Treat the line containing "9: (633, 1167)" as the first line and the final line of the material below as the last; reproduce that range exactly.

Records shown below:

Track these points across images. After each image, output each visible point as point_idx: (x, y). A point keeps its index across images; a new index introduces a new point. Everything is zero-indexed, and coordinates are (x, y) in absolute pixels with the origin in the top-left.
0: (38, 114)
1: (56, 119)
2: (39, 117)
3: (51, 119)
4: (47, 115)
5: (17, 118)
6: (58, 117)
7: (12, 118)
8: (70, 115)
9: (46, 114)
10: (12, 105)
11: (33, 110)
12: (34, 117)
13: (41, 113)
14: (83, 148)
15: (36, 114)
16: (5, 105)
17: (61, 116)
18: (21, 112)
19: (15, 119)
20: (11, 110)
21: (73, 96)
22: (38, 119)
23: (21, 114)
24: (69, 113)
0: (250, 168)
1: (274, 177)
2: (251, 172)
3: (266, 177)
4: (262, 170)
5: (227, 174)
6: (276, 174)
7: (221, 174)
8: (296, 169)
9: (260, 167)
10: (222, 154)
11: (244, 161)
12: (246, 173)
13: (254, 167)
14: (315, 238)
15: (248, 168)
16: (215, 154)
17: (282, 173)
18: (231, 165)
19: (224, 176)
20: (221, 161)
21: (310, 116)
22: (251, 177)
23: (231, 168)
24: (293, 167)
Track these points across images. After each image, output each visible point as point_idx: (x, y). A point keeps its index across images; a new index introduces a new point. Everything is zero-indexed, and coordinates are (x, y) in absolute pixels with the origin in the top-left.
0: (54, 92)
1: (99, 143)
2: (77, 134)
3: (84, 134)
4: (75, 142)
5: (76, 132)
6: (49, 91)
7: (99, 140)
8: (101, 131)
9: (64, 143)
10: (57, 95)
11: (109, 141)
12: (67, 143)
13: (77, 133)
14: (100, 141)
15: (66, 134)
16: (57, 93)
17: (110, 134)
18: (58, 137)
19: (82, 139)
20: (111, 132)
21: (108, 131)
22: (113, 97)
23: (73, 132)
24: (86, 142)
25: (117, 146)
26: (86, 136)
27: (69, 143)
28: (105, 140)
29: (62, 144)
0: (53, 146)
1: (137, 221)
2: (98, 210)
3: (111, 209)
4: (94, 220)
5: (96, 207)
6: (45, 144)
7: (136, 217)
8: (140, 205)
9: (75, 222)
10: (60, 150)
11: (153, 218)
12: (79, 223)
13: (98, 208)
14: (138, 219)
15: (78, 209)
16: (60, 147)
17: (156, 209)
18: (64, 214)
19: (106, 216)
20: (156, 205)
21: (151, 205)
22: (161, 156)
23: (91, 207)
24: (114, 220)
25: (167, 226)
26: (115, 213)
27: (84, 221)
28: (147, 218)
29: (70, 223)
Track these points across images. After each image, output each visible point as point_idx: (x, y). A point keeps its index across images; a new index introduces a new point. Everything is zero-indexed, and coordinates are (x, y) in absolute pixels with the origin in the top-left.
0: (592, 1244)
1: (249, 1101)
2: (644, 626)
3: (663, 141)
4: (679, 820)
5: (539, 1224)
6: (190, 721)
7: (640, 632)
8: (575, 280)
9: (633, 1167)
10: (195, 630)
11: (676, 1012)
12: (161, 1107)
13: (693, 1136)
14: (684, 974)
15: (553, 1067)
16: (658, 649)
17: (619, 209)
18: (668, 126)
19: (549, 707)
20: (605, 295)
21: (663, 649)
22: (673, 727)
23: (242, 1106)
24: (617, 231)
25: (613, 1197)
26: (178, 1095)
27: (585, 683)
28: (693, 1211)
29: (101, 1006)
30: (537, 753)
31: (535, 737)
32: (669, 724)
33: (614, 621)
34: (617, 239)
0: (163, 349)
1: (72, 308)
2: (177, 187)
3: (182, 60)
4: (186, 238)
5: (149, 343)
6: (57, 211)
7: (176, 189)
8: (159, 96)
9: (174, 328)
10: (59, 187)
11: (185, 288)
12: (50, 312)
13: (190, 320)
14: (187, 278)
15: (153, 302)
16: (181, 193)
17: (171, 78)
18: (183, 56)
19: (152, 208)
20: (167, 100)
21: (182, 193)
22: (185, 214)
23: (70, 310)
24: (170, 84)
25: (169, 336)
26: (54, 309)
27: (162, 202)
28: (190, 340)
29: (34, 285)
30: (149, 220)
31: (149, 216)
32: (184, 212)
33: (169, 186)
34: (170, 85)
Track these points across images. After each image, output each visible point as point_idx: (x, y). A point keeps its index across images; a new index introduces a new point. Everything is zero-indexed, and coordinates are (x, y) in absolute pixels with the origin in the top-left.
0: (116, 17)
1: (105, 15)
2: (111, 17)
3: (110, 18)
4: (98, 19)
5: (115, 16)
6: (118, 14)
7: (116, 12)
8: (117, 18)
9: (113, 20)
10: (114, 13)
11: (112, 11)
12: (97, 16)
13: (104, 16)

End of Records shown.

— Result —
9: (633, 1167)
10: (195, 630)
11: (676, 1012)
12: (161, 1107)
13: (693, 1136)
14: (684, 974)
15: (553, 1067)
16: (658, 649)
17: (619, 209)
18: (668, 126)
19: (549, 707)
20: (605, 295)
21: (663, 649)
22: (673, 727)
23: (242, 1106)
24: (617, 231)
25: (613, 1197)
26: (178, 1095)
27: (585, 683)
28: (693, 1211)
29: (101, 1006)
30: (537, 753)
31: (535, 737)
32: (669, 724)
33: (614, 621)
34: (617, 239)
0: (163, 349)
1: (72, 308)
2: (177, 187)
3: (182, 60)
4: (186, 238)
5: (149, 343)
6: (57, 211)
7: (176, 189)
8: (159, 96)
9: (174, 328)
10: (59, 187)
11: (185, 288)
12: (50, 312)
13: (190, 320)
14: (187, 278)
15: (153, 302)
16: (181, 193)
17: (171, 78)
18: (183, 56)
19: (152, 208)
20: (167, 100)
21: (182, 193)
22: (185, 214)
23: (70, 310)
24: (170, 84)
25: (169, 336)
26: (54, 309)
27: (162, 202)
28: (190, 340)
29: (34, 285)
30: (149, 220)
31: (149, 216)
32: (184, 212)
33: (169, 186)
34: (170, 85)
Track these points across images. After each image, output each visible point as point_idx: (x, y). A point keeps its index across images; a new index introduces a new point. Everything is zero-indexed, and coordinates are (x, y) in absolute pixels with the origin in the top-left.
0: (116, 17)
1: (105, 15)
2: (111, 17)
3: (110, 18)
4: (98, 19)
5: (115, 16)
6: (118, 14)
7: (116, 12)
8: (117, 18)
9: (113, 20)
10: (114, 13)
11: (112, 11)
12: (97, 16)
13: (104, 16)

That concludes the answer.